Avoiding a conversation about what our economic choices are effecting environmentally, socially, and economically is stressful for me. The expenses and costs that global capitalism externalizes in its blind pursuit of short term profit are but long term "accounts payable" that are accruing to the whole planet. These past due accounts are a critical part of the deferred conversation about America. Hughes commitment to have America be the America-it-never-has-been is an answer to this irresponsibility. It is THE place to start a profound (and paradoxically) idealistic AND realistic conversation. Given this as a framework, thinking that the deferred conversation as being about America is a misnomer. In 1938 such limits might have had relevancy. Today the conversation is a conversation about the common dream of humanity. It cannot be broadcasted nor taught as belonging to a nation.

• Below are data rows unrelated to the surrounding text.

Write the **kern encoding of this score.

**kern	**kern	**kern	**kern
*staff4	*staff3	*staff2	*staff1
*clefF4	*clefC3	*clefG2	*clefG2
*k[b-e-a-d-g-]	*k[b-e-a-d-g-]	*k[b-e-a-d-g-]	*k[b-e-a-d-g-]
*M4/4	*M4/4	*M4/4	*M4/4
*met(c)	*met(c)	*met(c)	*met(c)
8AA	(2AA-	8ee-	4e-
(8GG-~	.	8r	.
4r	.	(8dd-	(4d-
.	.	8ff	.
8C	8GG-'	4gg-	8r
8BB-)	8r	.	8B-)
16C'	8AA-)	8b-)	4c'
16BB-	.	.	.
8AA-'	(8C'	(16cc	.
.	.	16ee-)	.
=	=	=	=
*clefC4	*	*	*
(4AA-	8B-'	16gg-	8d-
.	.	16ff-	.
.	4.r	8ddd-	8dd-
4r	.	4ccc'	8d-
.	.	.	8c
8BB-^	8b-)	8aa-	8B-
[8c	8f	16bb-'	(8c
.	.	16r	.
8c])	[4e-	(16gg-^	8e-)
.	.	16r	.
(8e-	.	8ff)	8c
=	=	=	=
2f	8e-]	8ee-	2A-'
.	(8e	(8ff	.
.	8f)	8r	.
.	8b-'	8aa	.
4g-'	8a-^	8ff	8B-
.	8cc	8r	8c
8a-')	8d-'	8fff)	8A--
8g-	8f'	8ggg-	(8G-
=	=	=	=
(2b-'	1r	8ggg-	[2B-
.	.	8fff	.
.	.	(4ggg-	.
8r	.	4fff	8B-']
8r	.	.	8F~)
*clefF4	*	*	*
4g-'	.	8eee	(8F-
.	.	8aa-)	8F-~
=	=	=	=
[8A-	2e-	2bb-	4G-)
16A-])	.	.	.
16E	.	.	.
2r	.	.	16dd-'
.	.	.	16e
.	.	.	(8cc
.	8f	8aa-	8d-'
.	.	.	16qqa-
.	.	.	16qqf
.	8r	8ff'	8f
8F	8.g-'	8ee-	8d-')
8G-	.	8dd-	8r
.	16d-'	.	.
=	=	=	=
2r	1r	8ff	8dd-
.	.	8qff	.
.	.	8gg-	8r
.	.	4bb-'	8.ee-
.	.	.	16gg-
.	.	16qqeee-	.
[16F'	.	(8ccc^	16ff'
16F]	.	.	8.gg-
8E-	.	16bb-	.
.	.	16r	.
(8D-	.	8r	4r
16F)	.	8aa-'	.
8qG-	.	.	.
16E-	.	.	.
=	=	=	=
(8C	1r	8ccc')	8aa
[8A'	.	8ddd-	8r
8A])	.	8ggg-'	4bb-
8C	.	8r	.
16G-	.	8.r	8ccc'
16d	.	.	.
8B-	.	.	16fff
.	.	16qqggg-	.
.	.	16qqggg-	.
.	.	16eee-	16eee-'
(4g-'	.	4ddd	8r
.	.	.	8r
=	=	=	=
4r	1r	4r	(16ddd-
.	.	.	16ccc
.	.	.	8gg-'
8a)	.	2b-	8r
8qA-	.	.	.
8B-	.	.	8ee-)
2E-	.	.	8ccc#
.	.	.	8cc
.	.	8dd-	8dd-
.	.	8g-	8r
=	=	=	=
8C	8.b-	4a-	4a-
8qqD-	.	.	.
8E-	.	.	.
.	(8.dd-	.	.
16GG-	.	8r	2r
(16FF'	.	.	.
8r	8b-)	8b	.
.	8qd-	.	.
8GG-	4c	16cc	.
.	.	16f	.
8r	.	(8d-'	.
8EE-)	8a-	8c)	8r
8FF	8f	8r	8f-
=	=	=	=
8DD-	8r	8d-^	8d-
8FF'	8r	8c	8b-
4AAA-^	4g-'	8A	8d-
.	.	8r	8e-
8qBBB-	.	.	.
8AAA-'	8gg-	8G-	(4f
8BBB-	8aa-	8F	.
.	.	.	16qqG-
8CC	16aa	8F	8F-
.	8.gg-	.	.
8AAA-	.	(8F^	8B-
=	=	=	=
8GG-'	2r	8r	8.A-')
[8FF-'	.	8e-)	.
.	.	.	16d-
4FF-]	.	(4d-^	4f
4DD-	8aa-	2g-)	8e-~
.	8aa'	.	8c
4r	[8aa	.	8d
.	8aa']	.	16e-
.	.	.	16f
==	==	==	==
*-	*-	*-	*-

We are all in this together . Any real conversation will keep us uncomfortably awake to this fact.

Do the questions I've offered these reflections on provide insights into how uncomfortable and transforming the framework of the real conversation is?

Youth Onstage! said...

Greg, thanks for your comment. I will share it with the cast at our brush-up rehearsal and will encourage them to follow the links you provide. You provide a lot to think about (more, in fact, than I'm able to reply to at this point).

I do want to say, though, in response to your remark that our play is only a "broadcast of a conversation," that the performance is merely one part of an ongoing conversation that does indeed stretch beyond the generation of the young people in the cast (after all, Dan and myself are of different generations than the performers, and the audiences that have been responding to the show are as well). After the pay, we had a talk-back (which you attended) and after that you spoke to several cast members for quite a while in the hallway. And then you posted on the blog! I'd say that the conversation has already extended well beyond the confines of the show/the theater.

I would venture to suggest, though, that the most "revoluntionary" way for the conversation to continue would be for you to organize a simple performance of your own in response to ours. Feel free to invite in Baby Boomers or anyone else you choose, feel free to bring in some of the many texts that you've referenced in your comment, or even to include the text of our show. The performance need not be complicated or professional; we hope to make people realize that all people are able to perform. If you do this, be sure to tell us about it!

I'd love to know what a group that you might be able to organize would have to say to our young cast. Let's start a chain reaction.